I've been feeding a little orange kitten that was born outside last summer. There were originally 5 kittens. My neighbors said they would taken them in and take them to a shelter if I caught them so I caught the mother and kittens in a tomahawk live spring trap and gave them to the neighbors. The neighbors left their window open and the mother cat tore through the screen and left with all of the kittens.

So, the mother cat and one of the kittens was caught again, but my neighbors decided to let them go because the other kittens weren't with them.

So, I decided that I would just take in the mother cat and the kitten myself and get them both spayed and them just keep them indoors. I have 2 other cats already, but I will get the 2 strays to the vet right away to get them spayed, their shots, and testing for FIV and feline leukemia, and for the vet to treat them for parasites.

Neither the kitten or her mother are technically feral despite the kitten being born outside. The kitten was friendly with me until I tried trapping her tonight. Now there is no sign of her.

Because they were trapped twice already in a regular spring trap neither of the stray cats will go back into a regular spring cat trap. So I decided to order a drop trap and the transfer cage. They came today.

The kitten is actually somewhat friendly with me, I guess because I've been feeding her all this time. She runs down the driveway to see my when I come home and will even drop down and roll around by my feet. The mother cat used to somewhat friendly with me until I trapped her twice before for the neighbors.

So, tonight I set up the drop trap and within just a few minutes the kitten was in it, but I could NOT get her to go into the transfer cage. I tried just about everything and unfortunately, probably scared her quite a bit in the process. I tried tapping on one end of the drop trap and prodding her with a small stick in the hopes that she would go into the transfer cage, but she would not.

After about an hour, I saw my next door neighbor come outside and I asked them to come out back and see if they could help me get her to move into the transfer cage. They could not.

So, finally I decided to just put on a pair of gloves and try to stick my hand under there and push the cat into the transfer cage, but we must have raised the cage up too high because the cat bolted out of the drop trap.

I hope the cat will be back, but I don't know afer all this.

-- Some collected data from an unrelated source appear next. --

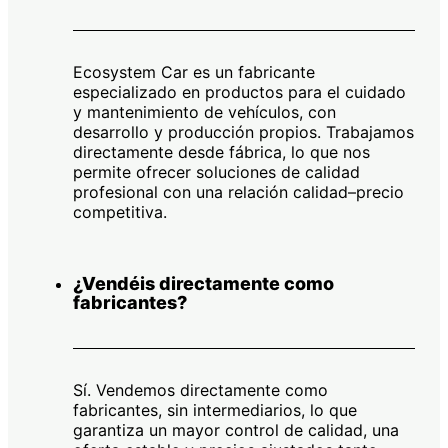
Ecosystem Car es un fabricante
especializado en productos para el cuidado
y mantenimiento de vehículos, con
desarrollo y producción propios. Trabajamos
directamente desde fábrica, lo que nos
permite ofrecer soluciones de calidad
profesional con una relación calidad–precio
competitiva.
¿Vendéis directamente como
fabricantes?
Sí. Vendemos directamente como
fabricantes, sin intermediarios, lo que
garantiza un mayor control de calidad, una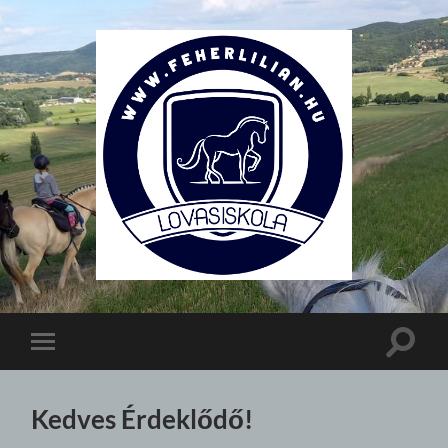
Lovasiskola
Toggle
Toggle
search
mobile
field
menu
Kedves Érdeklődő!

It is getting awfully cold here and tomorrow it is supposed to snow and I really wanted her indoors before the snow.

I don't know if she'll ever come back and if she does come back if she will ever go under the drop trap again.

If she DOES come back and if I am able to catch her with the drop trap again does anyone have any suggestions for how to get her to move into the transfer cage. I watched several YouTube videos on it and it worked in the videos but this cat absolutely wasn't going in.I really like this cat and want to bring her in and take care of her, but I can't catch her. Any advice would be appreciated.


----------



## DavidR (1 mo ago)

Update - I put the drop away for now so she wouldn't be afraid to come back and the kitten did come back to eat last night and this morning so maybe I can eventually still catch her but I still won't know how to get her from the drop trap to the transfer cage which was the problem in the first place.


----------



## lolajy (19 d ago)

DavidR said:


> Update - I put the drop away for now so she wouldn't be afraid to come back and the kitten did come back to eat last night and this morning so maybe I can eventually still catch her but I still won't know how to get her from the drop trap to the transfer cage which was the problem in the first place.


 Some suggestions online, especially if you’re working alone are to uncover the drop trap, while drawing the cover towards and over the transfer cage. A trapped animal doesn’t like being exposed. Other ideas involved the use of a spray bottle of water, or a stick—don’t prod the animal—just try to get it moving towards the transfer cage. Last idea is just to wait the cat out and it will eventually enter the transfer cage. There are also divider “forks” you can buy from Tomahawk that you can keep gradually moving the cat towards the transfer cage. I am going to be trying some of these techniques very soon on my own escaped cat.


----------